No dia 22 de abril de 1974, a professora Ana Rosa Kucinski Silva, do Instituto de Química da USP, saiu do trabalho dizendo aos colegas que iria almoçar no centro da cidade, em companhia do marido, o físico Wilson Silva, especialista em processamento de dados. Foi o último dia em que os dois foram vistos. Eles eram militantes da organização de esquerda Ação Libertadora Nacional (ALN) e hoje figuram na lista das 140 pessoas que desapareceram no País, após serem detidas por órgãos de repressão política, na ditadura militar. Suas famílias não puderam enterrá-los nem saber como morreram.

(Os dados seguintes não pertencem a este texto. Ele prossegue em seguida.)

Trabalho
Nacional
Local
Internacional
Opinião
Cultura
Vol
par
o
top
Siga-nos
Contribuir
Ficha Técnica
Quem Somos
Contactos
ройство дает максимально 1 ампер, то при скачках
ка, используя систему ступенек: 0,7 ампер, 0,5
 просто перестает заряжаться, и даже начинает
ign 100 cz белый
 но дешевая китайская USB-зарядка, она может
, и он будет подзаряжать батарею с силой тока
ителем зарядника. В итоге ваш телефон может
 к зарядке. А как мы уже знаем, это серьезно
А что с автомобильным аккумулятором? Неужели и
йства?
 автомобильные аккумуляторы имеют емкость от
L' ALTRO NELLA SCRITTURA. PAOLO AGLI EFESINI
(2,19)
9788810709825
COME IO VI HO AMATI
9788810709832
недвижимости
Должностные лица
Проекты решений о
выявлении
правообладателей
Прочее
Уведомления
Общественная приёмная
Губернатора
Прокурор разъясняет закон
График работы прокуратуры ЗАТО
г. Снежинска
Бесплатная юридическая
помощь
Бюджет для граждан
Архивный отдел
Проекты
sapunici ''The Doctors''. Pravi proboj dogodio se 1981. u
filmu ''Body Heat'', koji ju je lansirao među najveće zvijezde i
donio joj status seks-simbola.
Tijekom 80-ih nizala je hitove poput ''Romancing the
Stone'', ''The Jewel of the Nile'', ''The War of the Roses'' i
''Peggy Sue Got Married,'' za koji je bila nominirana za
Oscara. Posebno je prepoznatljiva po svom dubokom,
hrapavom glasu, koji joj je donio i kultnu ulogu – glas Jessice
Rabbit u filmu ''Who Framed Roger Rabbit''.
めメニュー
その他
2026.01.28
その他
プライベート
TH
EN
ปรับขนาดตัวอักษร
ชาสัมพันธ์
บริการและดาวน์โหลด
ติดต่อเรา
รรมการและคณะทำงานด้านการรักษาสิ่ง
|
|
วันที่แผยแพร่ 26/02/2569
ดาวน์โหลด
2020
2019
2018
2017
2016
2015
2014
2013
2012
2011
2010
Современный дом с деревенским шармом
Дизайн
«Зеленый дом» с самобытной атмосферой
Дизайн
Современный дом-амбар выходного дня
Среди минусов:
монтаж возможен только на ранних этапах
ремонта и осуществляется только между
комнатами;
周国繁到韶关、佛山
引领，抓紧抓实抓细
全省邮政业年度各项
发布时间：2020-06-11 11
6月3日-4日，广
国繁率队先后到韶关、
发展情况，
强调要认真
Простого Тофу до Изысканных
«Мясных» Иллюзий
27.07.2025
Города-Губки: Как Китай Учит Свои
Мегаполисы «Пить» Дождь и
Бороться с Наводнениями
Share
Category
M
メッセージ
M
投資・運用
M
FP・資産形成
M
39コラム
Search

Essa trágica lista foi um dos motivos que levaram à organização da Conferência Internacional sobre o Direito à Verdade, que começa amanhã em São Paulo. O evento, organizado pelo Núcleo de Estudos da Violência (NEV), ligado à USP, tem aparência e estrutura acadêmicas. Seus objetivos, porém, são políticos.
Acredita-se que possam sair dali, em dois dias de exposições e debates, as ideias para a montagem de uma comissão de verdade no Brasil. Em outros países que também passaram por regimes de exceção, como a Argentina e o Chile, com ditaduras militares, e a África do Sul, tiranizada pelo apartheid, comissões desse tipo ajudaram a esclarecer crimes como os desaparecimentos e a apontar os responsáveis.
O ministro da área de Direitos Humanos, Paulo Vannuchi, participará da abertura da conferência, amanhã pela manhã, na USP. Ele é um dos que esperam que ela aponte os rumos para criação da comissão de verdade. O idealizador do evento, o cientista político Paulo Sérgio Pinheiro, membro da diretoria do NEV e relator da ONU para direitos humanos, defende a constituição da comissão.
Na opinião dele, a democracia não poderá se consolidar se não for feito um acerto de contas com a tortura, as execuções, os desaparecimentos. "A conferência não apresentará nenhum projeto, mas pode oferecer ideias, propostas para um programa de reconstrução da verdade."
A abertura do encontro será feita por Priscila Hayner, diretora do programa de Paz e Justiça do International Center for Transitional Justice, em Genebra. Autora de um livro no qual analisa as experiências de comissões de verdade em trinta países, é uma das mais respeitadas autoridades internacionais na área.
Além das conferências, o evento terá depoimentos de vítimas e de familiares de vítimas de crimes da ditadura. Um dos convidados é Ivo Herzog, que era menino quando, em 1975, seu pai, o jornalista Vladimir Herzog, foi torturado e morto numa cela da polícia política, em São Paulo.
Na opinião de Ivo, que hoje dirige o Instituto Vladimir Herzog, a comissão de verdade poderia ajudar a esclarecer o que houve na ditadura. "A história verdadeira daquele período ainda não foi escrita", diz ele.